Do I have your attention?
I grew up playing ball in inner-city schoolyards, and played varsity high school sports using antiquated locker rooms and facilities in run-down neighborhoods. Obscenities were a mindless aspect of our existence, and most of us didn’t even think about the meaning of the words we were using.
Then, of course, I grew up, received a university education, and entered the world of business. During that time, I learned to successfully modify my behavior. I can still curse like a sailor (no offense to ocean-going professionals intended) when I hit my thumb with a hammer, or fall down a flight of icy steps. It’s a wonderful catharsis. But I can’t remember the last time I did that with a client, or in a restaurant, or even a bar, especially when my voice is readily heard and there are strangers around who don’t appreciate my basically tender and generous soul.
A great deal of the commentary I read on YouTube is beyond our old locker room banter. Some people on Facebook seem not to care what the people in that restaurant think of them, they’re shouting it out. (Facebook has often been compared to a raucous Boston bar at closing time, but I think there is more civility in the bar, and there are people who tell loudmouths to “knock it off.”)
Profanity in a debate—especially in an ad hominem attack on the other person—is a poor substitute for intellect. It denotes a paucity of intelligence, of reasoning power, of wit. (Just as the “comics” who simply string profanities together as their “act” put me to sleep. That’s not wit. It’s nitwit.) Now that the social media platforms have created such vaster public forums, the degree to which many resort to invective rather than invention is appalling.
Over the past two weeks, I’ve had to throw two people out of my Mentor Program for deciding they were simply going to use profanity and ad hominem attack to communicate and to impugn others. (I’ve only had to do that three times before in 15 years, and those three were for ethics violations.)

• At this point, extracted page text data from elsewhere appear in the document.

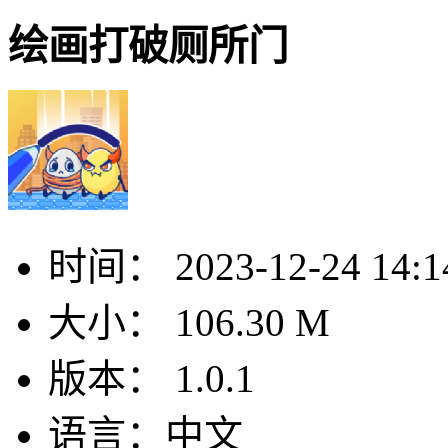
绘画打破厕所门
时间：
2023-12-24 14:1
大小：
106.30 M
版本：
1.0.1
语言：
中文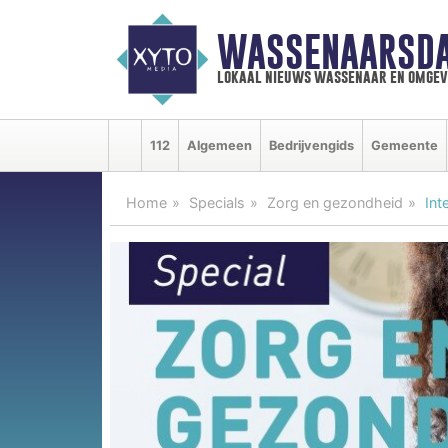
WASSENAARSDA
lokaal nieuws wassenaar en omgev
112
Algemeen
Bedrijvengids
Gemeente
Home
Specials
Zorg en gezondheid
Int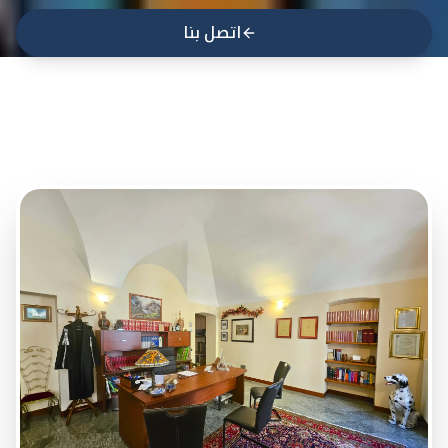
اتصل بنا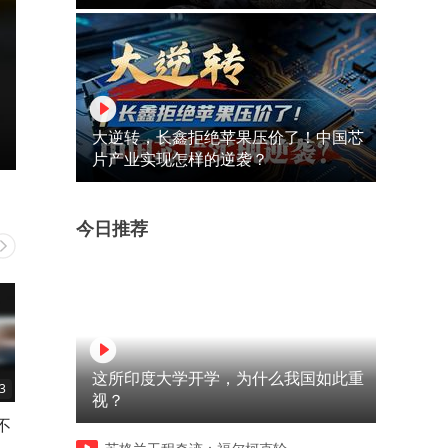
大逆转，长鑫拒绝苹果压价了！中国芯
片产业实现怎样的逆袭？
今日推荐
这所印度大学开学，为什么我国如此重
3
03:09
00:10
视？
不
一首鲁冰花，唱尽了人间悲凉
五人上一层楼的工夫，这娘
够狠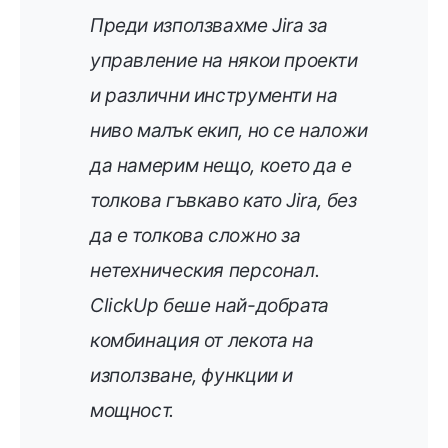
Преди използвахме Jira за
управление на някои проекти
и различни инструменти на
ниво малък екип, но се наложи
да намерим нещо, което да е
толкова гъвкаво като Jira, без
да е толкова сложно за
нетехническия персонал.
ClickUp беше най-добрата
комбинация от лекота на
използване, функции и
мощност.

I realize I’m leaving myself open to the wise guys who will post commentary here in response using profanity, such is life, but surely there must be a majority getting tired of people not even bothering to think long enough to use words to try to influence, rather than curses to try to scare. It seems to me the constant danger in vast public interaction is always that of the looming menace of the lowest common denominator becoming the norm.